Retype every line of the entries below without changing anything.
— Start RECORDS FOR THIS EXERCISE —
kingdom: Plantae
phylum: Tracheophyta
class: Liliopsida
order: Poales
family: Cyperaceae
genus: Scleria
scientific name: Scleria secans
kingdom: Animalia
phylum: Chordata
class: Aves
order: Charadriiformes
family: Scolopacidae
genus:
— End RECORDS FOR THIS EXERCISE —
## SOLVED PROBLEM
kingdom: Plantae
phylum: Tracheophyta
class: Liliopsida
order: Poales
family: Cyperaceae
genus: Scleria
scientific name: Scleria secans
kingdom: Animalia
phylum: Chordata
class: Aves
order: Charadriiformes
family: Scolopacidae
genus:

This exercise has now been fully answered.